**EXERCISE INPUTS:**
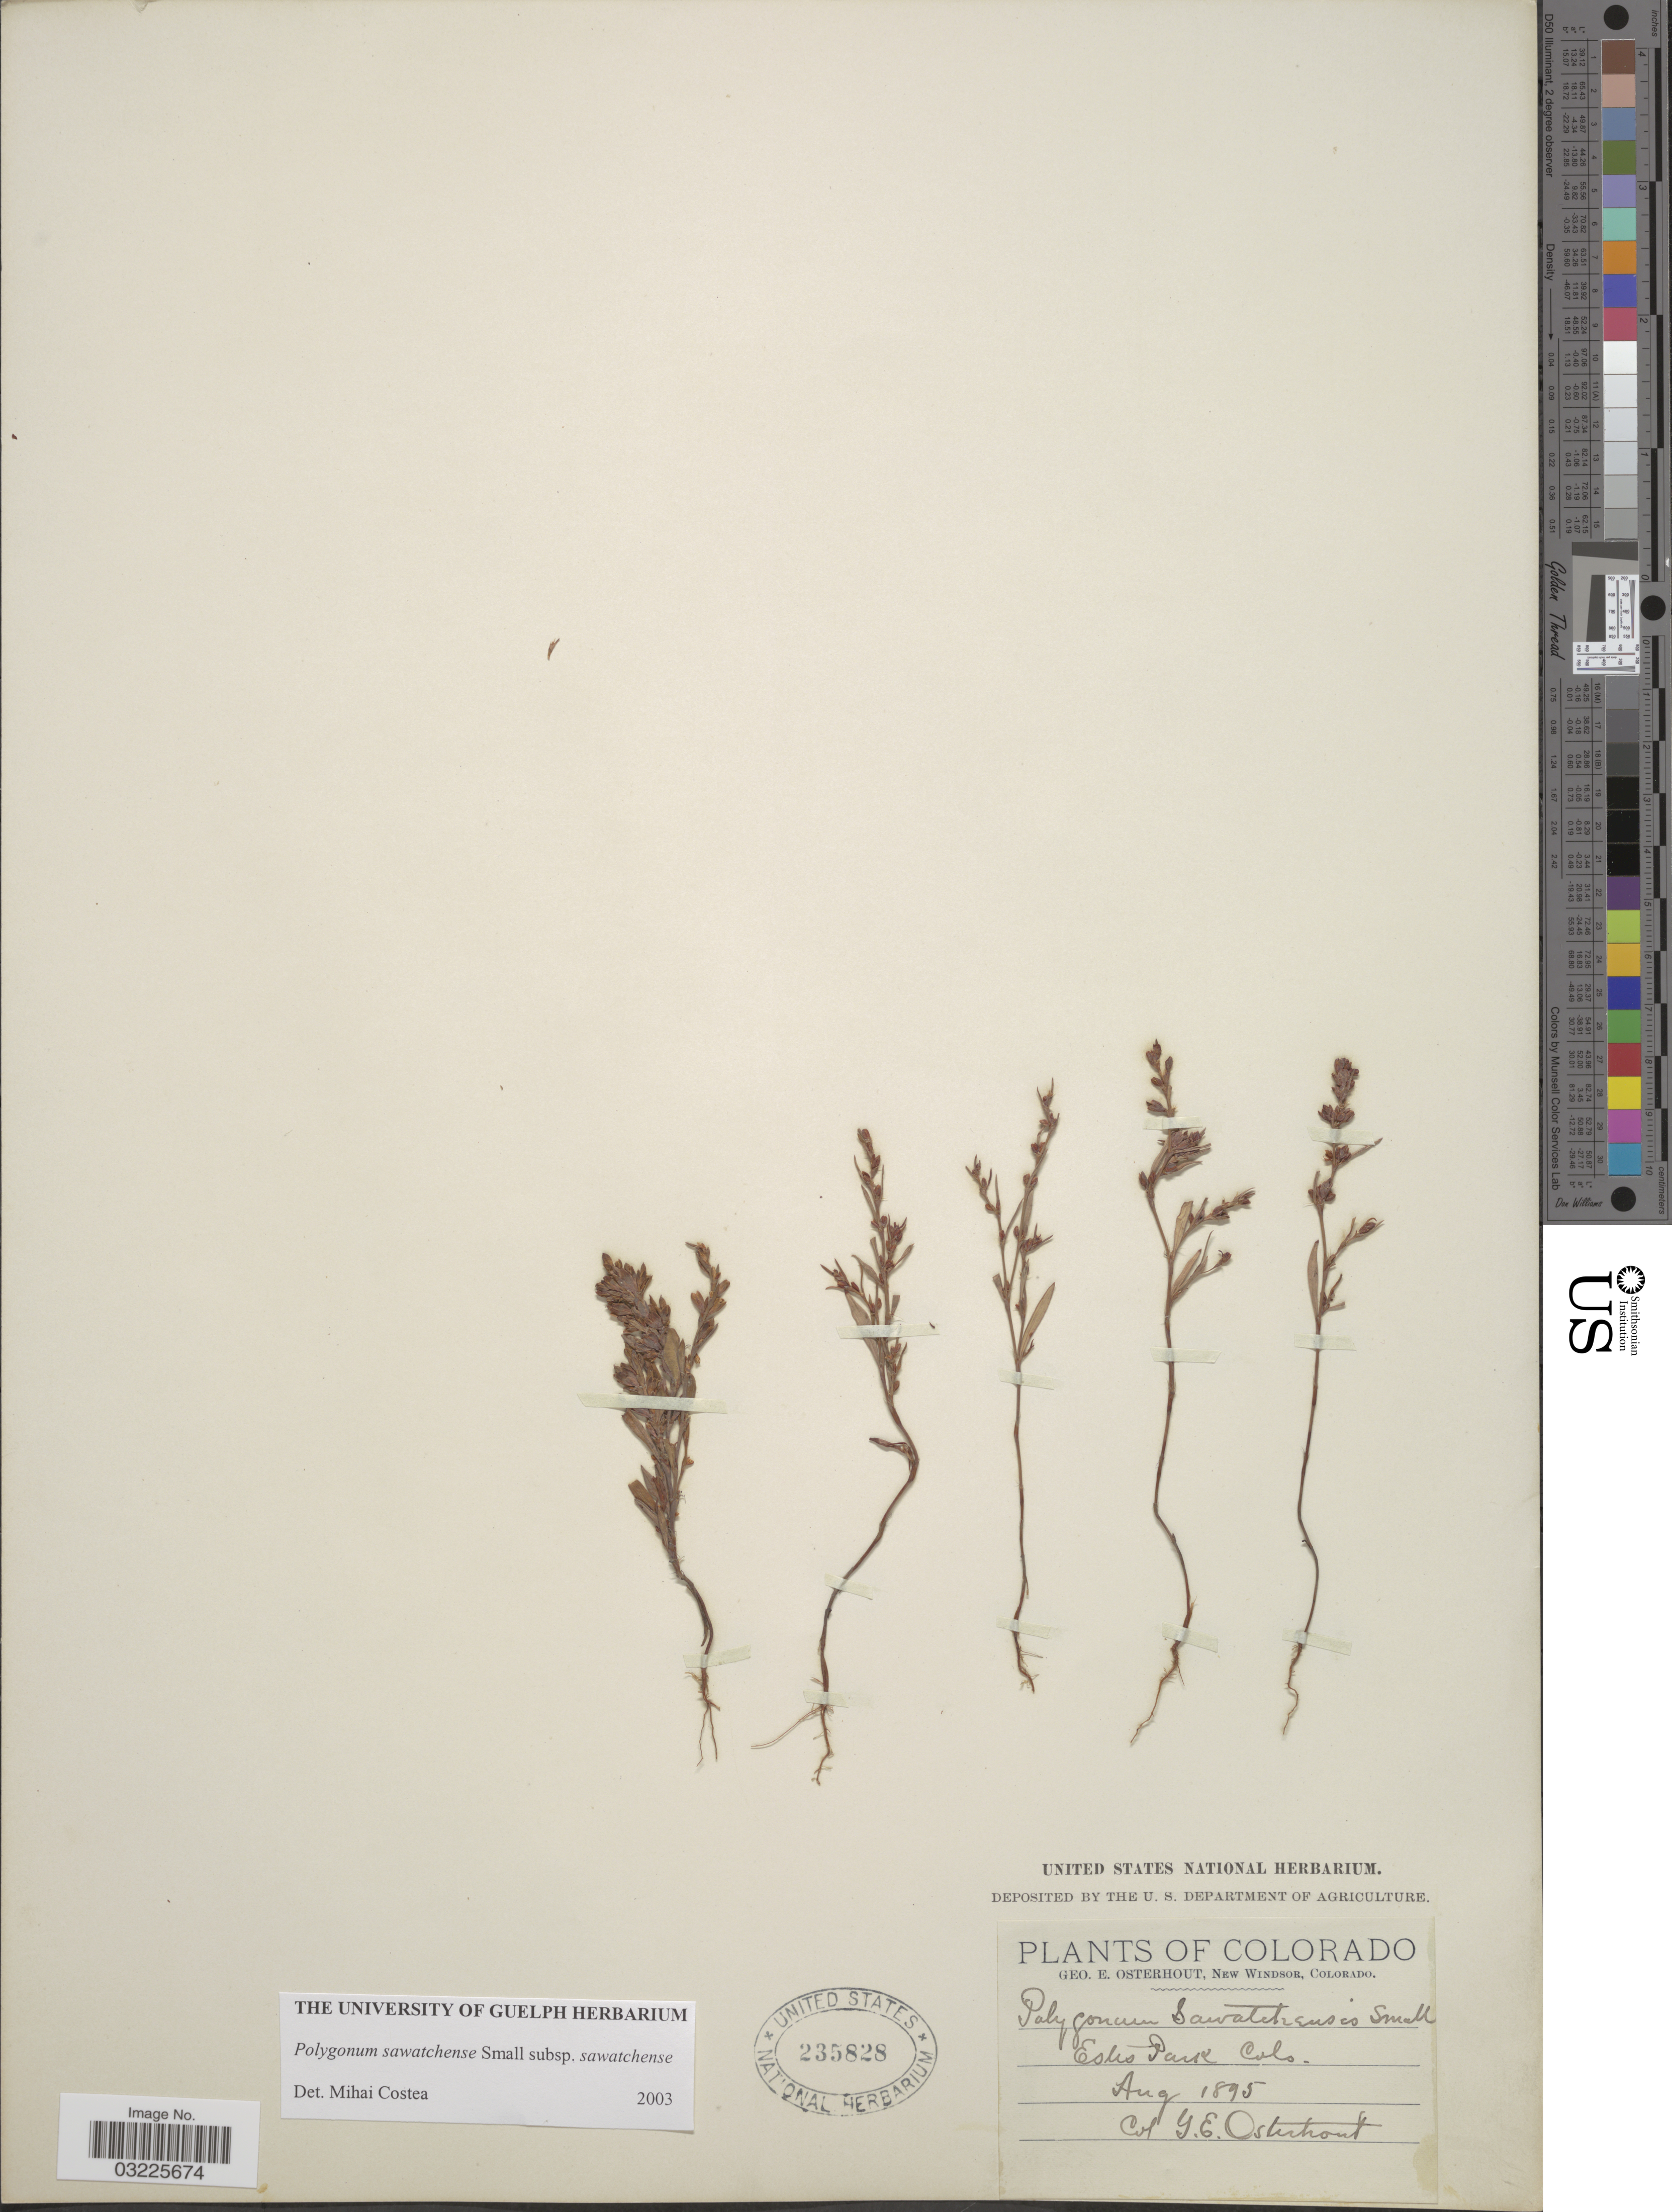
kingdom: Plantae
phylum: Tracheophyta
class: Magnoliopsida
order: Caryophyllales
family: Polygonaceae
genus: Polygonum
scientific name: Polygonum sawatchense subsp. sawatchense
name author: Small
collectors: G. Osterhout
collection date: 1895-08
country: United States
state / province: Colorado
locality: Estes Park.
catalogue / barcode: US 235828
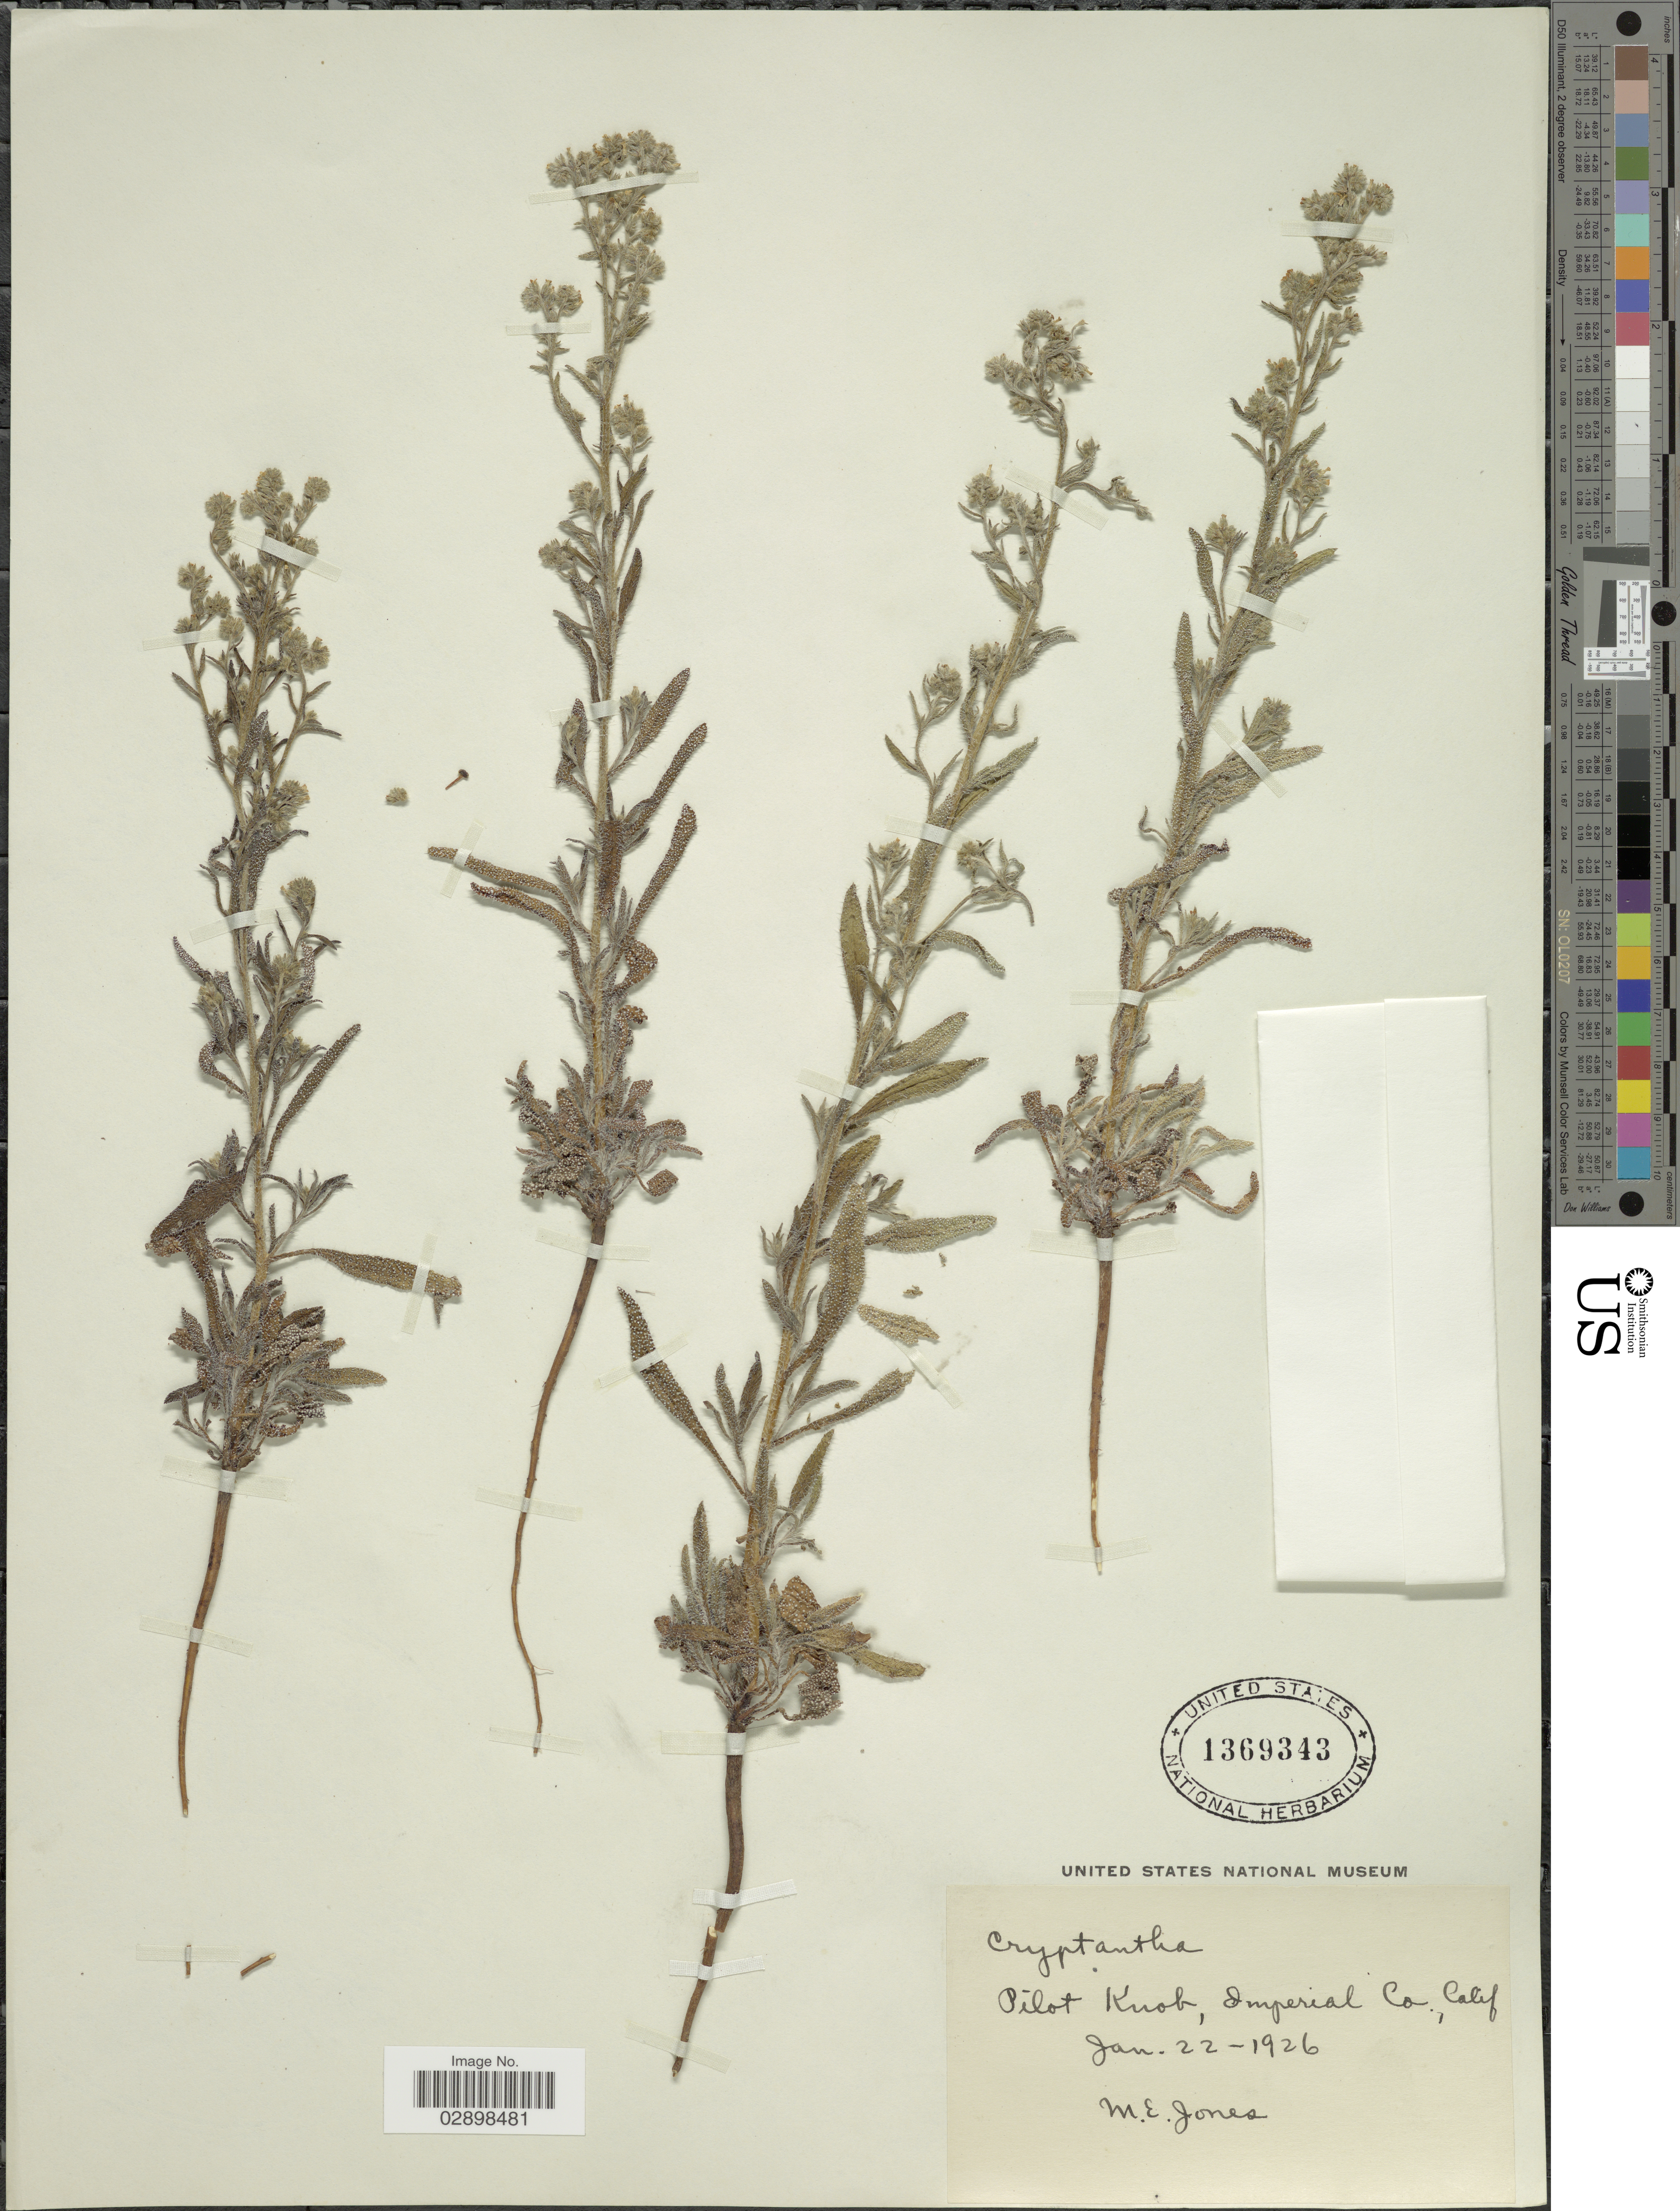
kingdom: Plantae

**OBJECTIVE:**
Copy out all of the lines above word for word, leaving out the pictures.

**SOLUTION TO THIS TASK:**
kingdom: Plantae
phylum: Tracheophyta
class: Magnoliopsida
order: Caryophyllales
family: Polygonaceae
genus: Polygonum
scientific name: Polygonum sawatchense subsp. sawatchense
name author: Small
collectors: G. Osterhout
collection date: 1895-08
country: United States
state / province: Colorado
locality: Estes Park.
catalogue / barcode: US 235828
kingdom: Plantae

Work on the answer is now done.